Ex-premier kritisiert das System
Wen Jiabao meldet sich in einem zweideutigen Zeitungsbeitrag und entwirft die Vision eines idealen Landes.
Peking. Im China der Gegenwart wird längst kein Abweichen vom offiziellen Narrativ mehr geduldet. Niemand ist vor dem staatlichen Zensurapparat gefeit, nicht einmal ein ehemaliger Premier. Wen Jiabao war immerhin zwischen 2003 und 2013 der zweitmächtigste Politiker des Landes. Normalerweise melden sich „elder statesman“in China nicht in der Öffentlichkeit zu Wort. Doch der 78-jährige Wen publizierte am Freitag einen seltenen Essay.
Er erschien zunächst in der gedruckten Ausgabe einer obskuren Wochenzeitung aus der einst portugiesischen Kolonie Macau. Dessen Redaktion bezeugt laut Eigenaussage die Echtheit des Textes. Offenbar wollte sich kein Medium in Festlandchina der brenzligen Angelegenheit annehmen.

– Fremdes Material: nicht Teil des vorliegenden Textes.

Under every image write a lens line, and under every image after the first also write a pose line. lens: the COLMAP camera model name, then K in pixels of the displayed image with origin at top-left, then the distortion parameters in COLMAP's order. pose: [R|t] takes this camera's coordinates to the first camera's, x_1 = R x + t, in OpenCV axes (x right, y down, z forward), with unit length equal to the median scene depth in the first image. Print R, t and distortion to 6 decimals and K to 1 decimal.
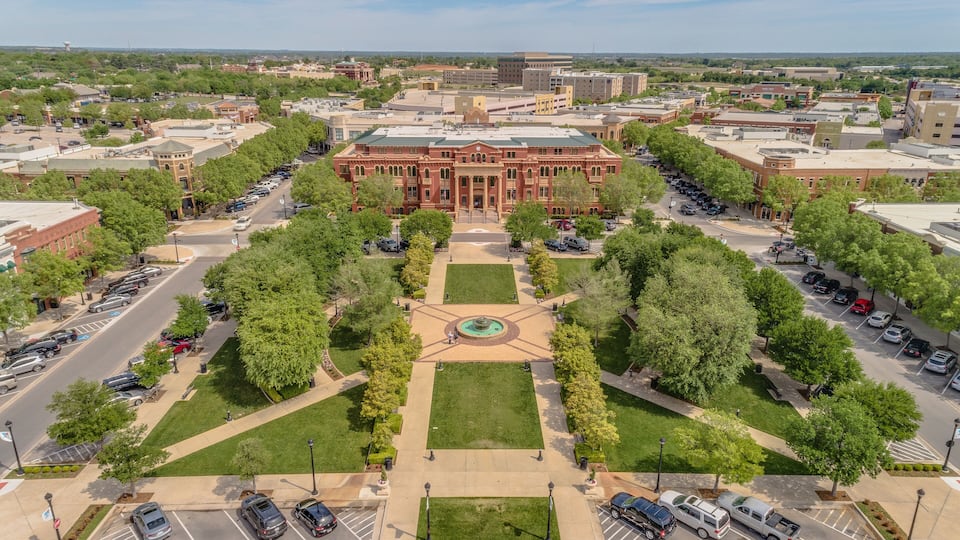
lens RADIAL K [[656.0, 0, 480.0], [0, 656.0, 270.0], [0, 0, 1]] dist [0.038129, 0.002197]
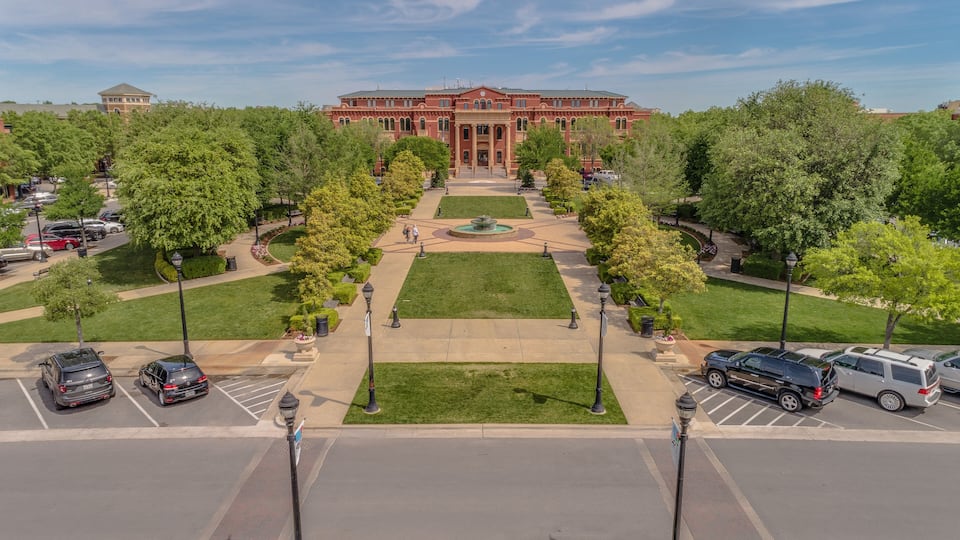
lens RADIAL K [[656.0, 0, 480.0], [0, 656.0, 270.0], [0, 0, 1]] dist [0.038129, 0.002197]
pose [[0.999879, -0.002937, -0.015282, 0.013132], [0.001334, 0.994590, -0.103874, 0.270391], [0.015505, 0.103841, 0.994473, 0.353532]]
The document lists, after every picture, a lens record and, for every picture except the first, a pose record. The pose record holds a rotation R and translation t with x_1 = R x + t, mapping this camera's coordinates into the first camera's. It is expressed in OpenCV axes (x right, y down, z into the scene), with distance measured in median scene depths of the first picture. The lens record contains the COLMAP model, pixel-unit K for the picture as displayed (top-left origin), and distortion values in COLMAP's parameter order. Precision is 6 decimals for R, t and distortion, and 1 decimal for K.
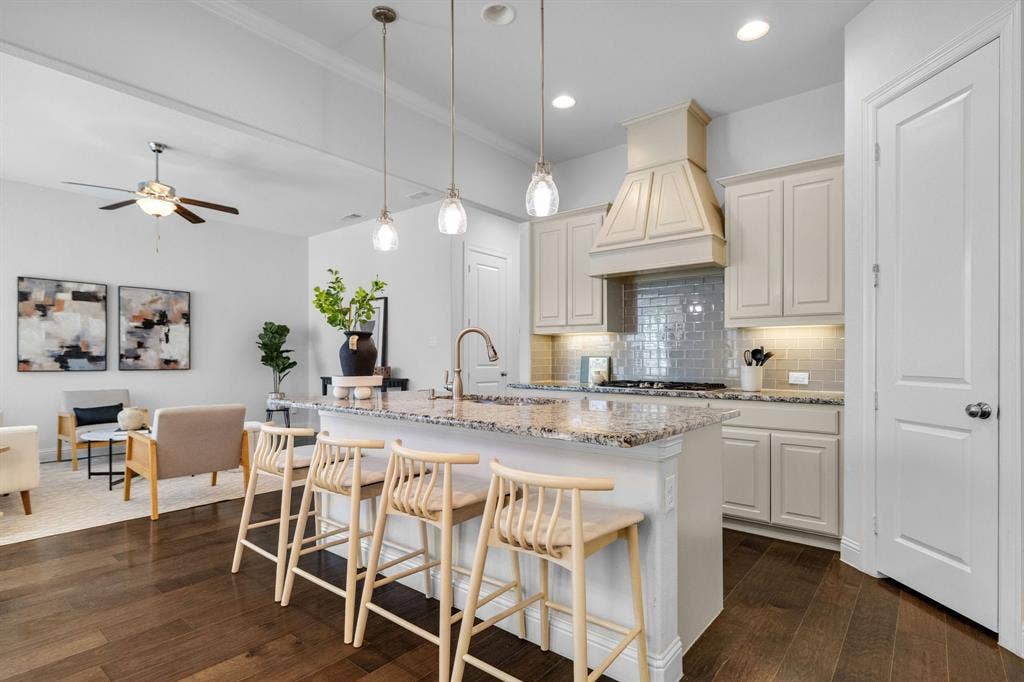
lens RADIAL K [[513.6, 0, 509.8], [0, 513.6, 356.4], [0, 0, 1]] dist [0.000143, 0.000660]
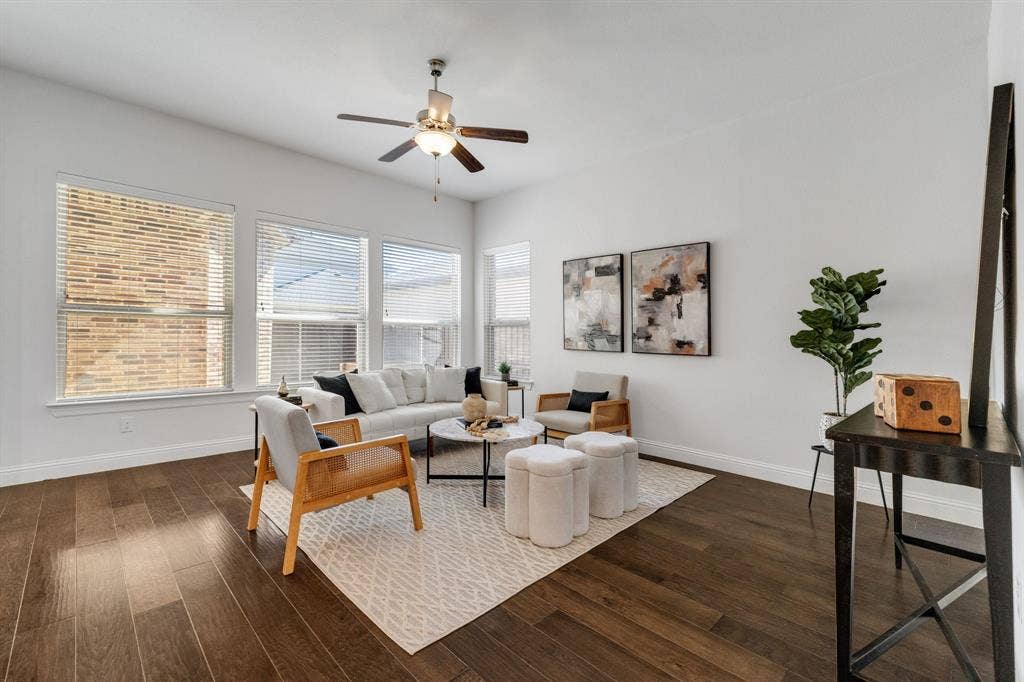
lens RADIAL K [[437.2, 0, 518.6], [0, 437.2, 329.4], [0, 0, 1]] dist [-0.001018, -0.000024]
pose [[-0.095022, -0.010588, -0.995419, -0.030951], [-0.007953, 0.999920, -0.009877, -0.002330], [0.995443, 0.006978, -0.095098, 0.886751]]
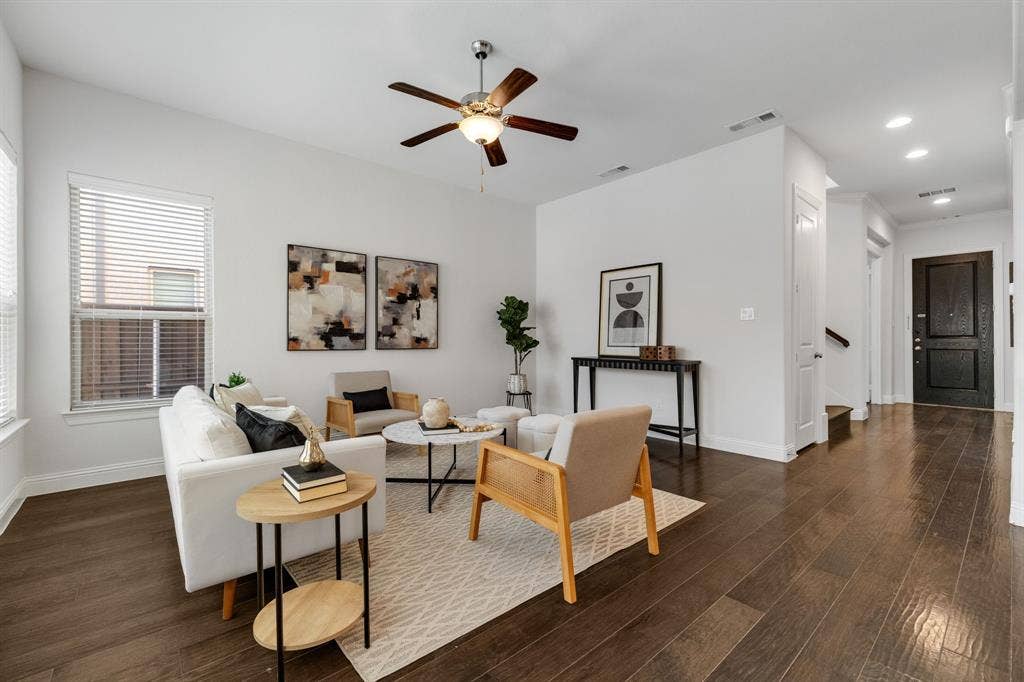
lens RADIAL K [[431.8, 0, 510.8], [0, 431.8, 336.8], [0, 0, 1]] dist [0.002713, 0.000514]
pose [[0.984954, -0.001343, -0.172811, -0.397440], [0.001373, 0.999999, 0.000056, 0.005233], [0.172811, -0.000293, 0.984955, 0.291432]]
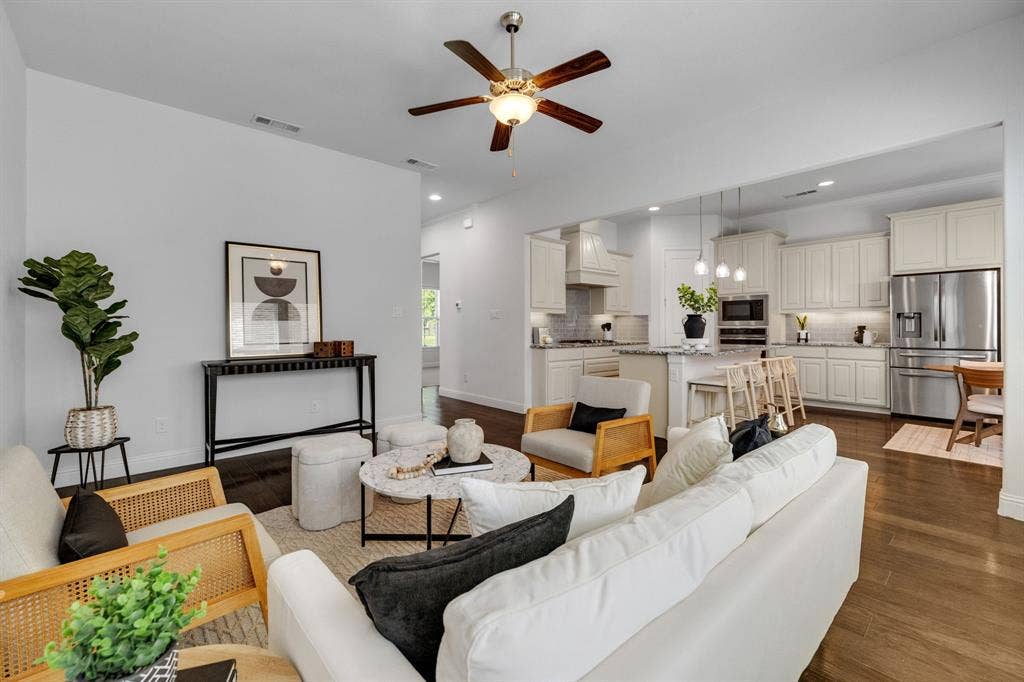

Der Grund dafür ist nicht auf den ersten Blick ersichtlich, denn Wen Jiabaos Artikel liest sich zunächst einmal wie ein Nachruf auf seine jüngst verstorbene Mutter. Doch wer zwischen den Zeilen liest, entdeckt nicht nur eine gehörige Portion Gesellschaftskritik, sondern für chinesisch Verhältnisse auch einen direkten Seitenhieb an das politische System unter Staatschef Xi Jinping.
So schreibt der einstige Premier Wen anekdotisch über die tragischen Erfahrungen seines Vaters während der Kulturrevolution (1966-76), der als Schullehrer regelmäßigen Verhören und körperlicher Gewalt ausgesetzt war. Jene traumatische Dekade des gesellschaftlichen Chaos gilt nach wie vor als Tabu. Wen Jiabao geht noch weiter: Er schildert seine Vision eines idealen Chinas: „In meiner Vorstellung sollte China ein Land voll Fairness und Gerechtigkeit sein. Der Wille des Volkes sollte jederzeit respektiert werden.“Die unterschwellige Botschaft lautet natürlich: Das reale China ist weit davon entfernt.
Wen Jiabao war während seiner Amtszeit überaus populär, er inszenierte sich als Mann des Volkes. Doch seine Familie zählte zur absolut korrupten Parteielite. Laut einer Investigativrecherche der „New York Times“von 2012 soll sie ein Privatvermögen von umgerechnet 2,7 Milliarden Dollar angehäuft haben.